Zainteresowanie zgłaszają kolejne spółki obrotu, z którymi prowadzimy rozmowy w kwestiach małych pilotaży. Wydaje mi się, że koniec tego roku powinien skończyć się podpisaniem następnych umów wdrożeniowych w kolejnych spółkach dystrybucyjnych w zakresie odczytu obchodzonego, czyli tego, który nie uderza w inkasentów. Czekamy na decyzje spółek dystrybucyjnych. Kolejny możliwy etap to kwestia postawienia koncentratorów. Musimy być przygotowani w momencie, gdy spółki dystrybucyjne poproszą nas by wejść na kolejny etap rozwoju. Z zainstalowanych koncentratorów będzie można sczytywać dane, wtedy ta informacja będzie transmitowana nie drogą radiową, ale poprzez GSM, GPS. Tak samo jak dzieje się to już w dużych odczytach. Ta informacja wtedy trafia do komputera, gdzie jest zainstalowana baza odczytowa, w takiej konfiguracji, jaką dana spółka dystrybucyjna akceptuje jako swój standard. Należy jasno powiedzieć, a zostało to potwierdzone przez największe spółki dystrybucyjne EON, ENDESA itd, podczas corocznego spotkania świata pomiarowego MEETERING w Kopenhadze na początku października br. iż z powodu braku jednolitych standardów każdy pracuje nad własną koncepcją. Jest to także kwestia wyboru technologii. My proponujemy taką ofertę technologiczną, jaką dana spółka dystrybucyjna w ramach swojej polityki inwestycyjnej jest w stanie przyjąć. To jest kolejny etap i od tej pory spółka będzie mogła sobie dokonywać odczytów zgodnie w wcześniej założonym trybem pracy systemu odczytowego. W trybie obchodzonym inkasent może odczytywać licznik raz w tygodniu, albo co parę dni. To znacznie przyspiesza całą kwestię odczytu, znacznie łatwiej sprawdzić poziom sprzedaży energii elektrycznej w detalu. Układ obchodzony jest układem, który zbliżą spółki dystrybucyjne do spełnienia wymogu dyrektywy konsumenckiej, dzięki której Klient ma możliwość fakturowania swoich klientów raz na miesiąc. Funkcjonalność ta jest możliwa po zainstalowaniu koncentratorów jak i bazy odczytowej mającej komunikację z systemem bilingowym.

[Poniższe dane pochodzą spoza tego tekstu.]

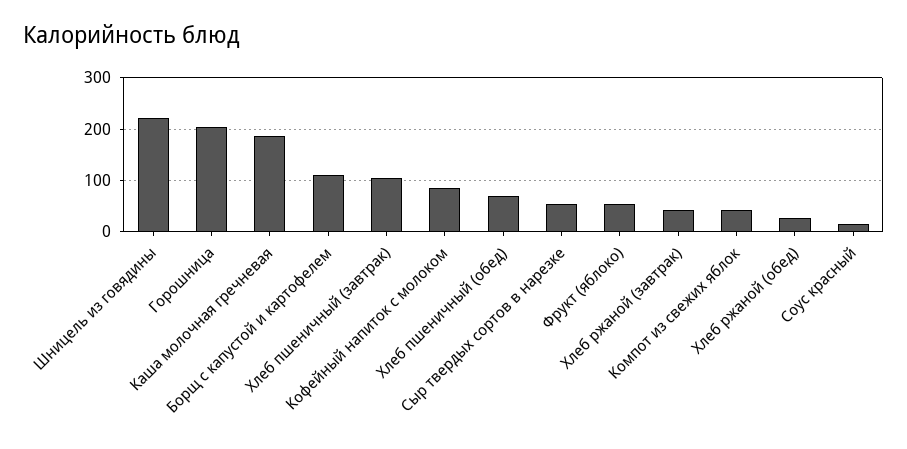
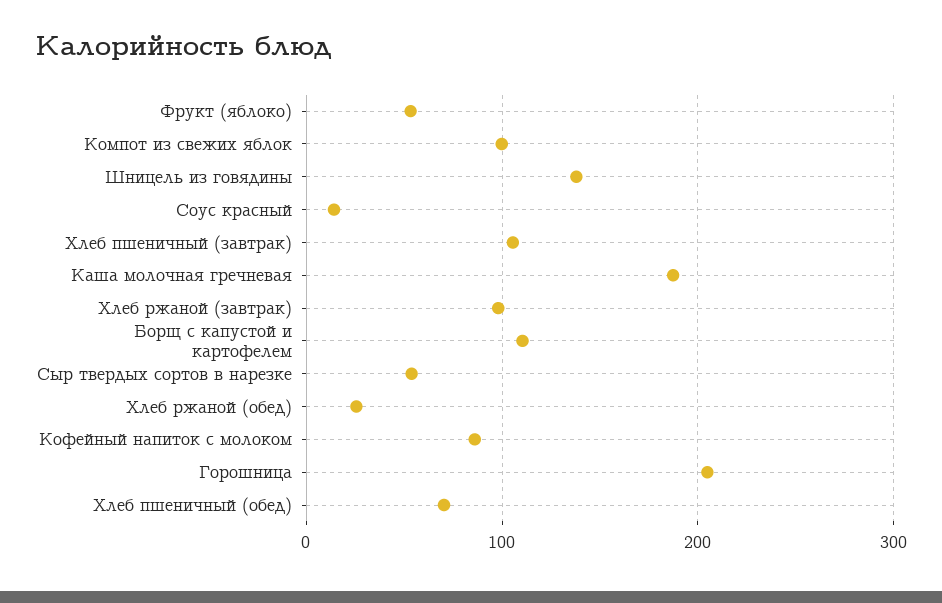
  {
-   "Шницель из говядины": 220,
+   "Шницель из говядины": 140,
    "Горошница": 200,
    "Каша молочная гречневая": 190,
    "Борщ с капустой и картофелем": 110,
    "Хлеб пшеничный (завтрак)": 110,
    "Кофейный напиток с молоком": 90,
    "Хлеб пшеничный (обед)": 70,
    "Сыр твердых сортов в нарезке": 50,
    "Фрукт (яблоко)": 50,
-   "Хлеб ржаной (завтрак)": 40,
+   "Хлеб ржаной (завтрак)": 100,
-   "Компот из свежих яблок": 40,
+   "Компот из свежих яблок": 100,
    "Хлеб ржаной (обед)": 30,
    "Соус красный": 10
  }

Kwestia prognoz i kwestia profili, to jest znacznie bardziej skomplikowany problem. Ten problem dotyczy bilansowania układu detalicznego, rozproszonego. To oznacza, że sposób próbkowania musi być znacznie częstszy niż raz na miesiąc, a w tym momencie wymaga to symulacji finansowej, związanej z kosztami zwielokrotnionej transmisji danych z dużej ilości punktów pomiarowych.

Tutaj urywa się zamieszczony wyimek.